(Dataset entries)
........

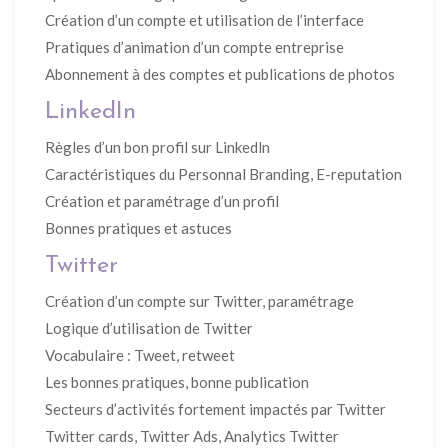
Création d’un compte et utilisation de l’interface
Pratiques d’animation d’un compte entreprise
Abonnement à des comptes et publications de photos
LinkedIn
Règles d’un bon profil sur Linkedln
Caractéristiques du Personnal Branding, E-reputation
Création et paramétrage d’un profil
Bonnes pratiques et astuces
Twitter
Création d’un compte sur Twitter, paramétrage
Logique d’utilisation de Twitter
Vocabulaire : Tweet, retweet
Les bonnes pratiques, bonne publication
Secteurs d’activités fortement impactés par Twitter
Twitter cards, Twitter Ads, Analytics Twitter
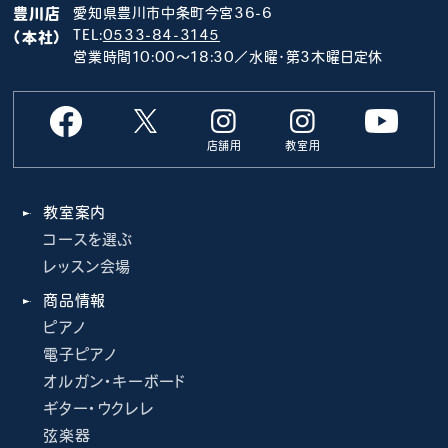
豊川店
愛知県豊川市中条町今宮36-6
TEL:
0533-84-3145
（本社）
営業時間10:00～18:30／水曜･第3木曜日定休
店舗用
教室用
教室案内
コースを選ぶ
レッスン会場
商品情報
ピアノ
電子ピアノ
オルガン・キーボード
ギター・ウクレレ
弦楽器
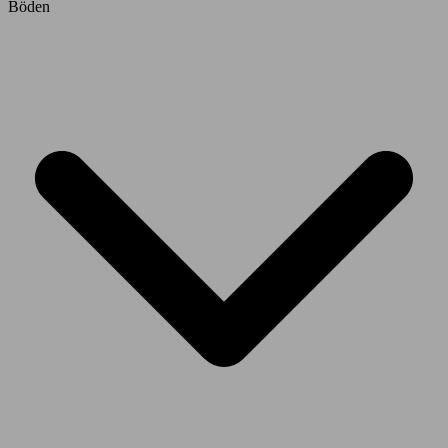
Böden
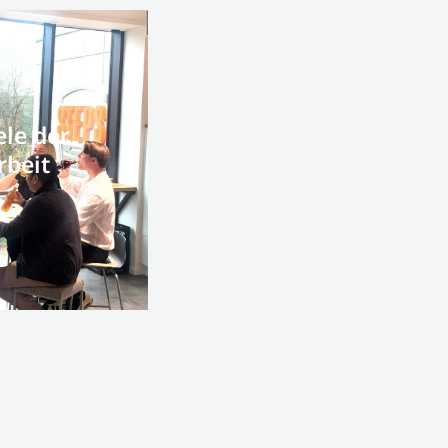
ele der
rbeit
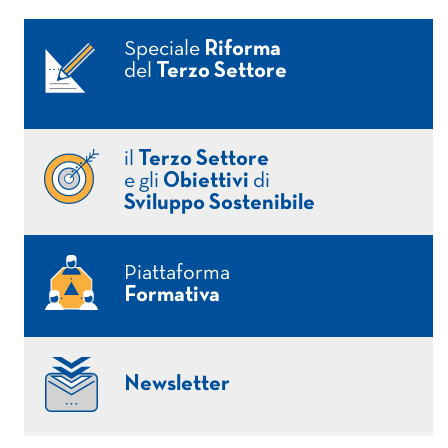
Speciale
Riforma
del
Terzo Settore
il
Terzo Settore
e gli
Obiettivi
di
Sviluppo Sostenibile
Piattaforma
Formativa
Newsletter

........

TASK INSTRUCTIONS:
State how many of the lines above contain the string "utilisation", treating uppercase and lowercase as distinct. Give only the number.

TASK ANSWER:
2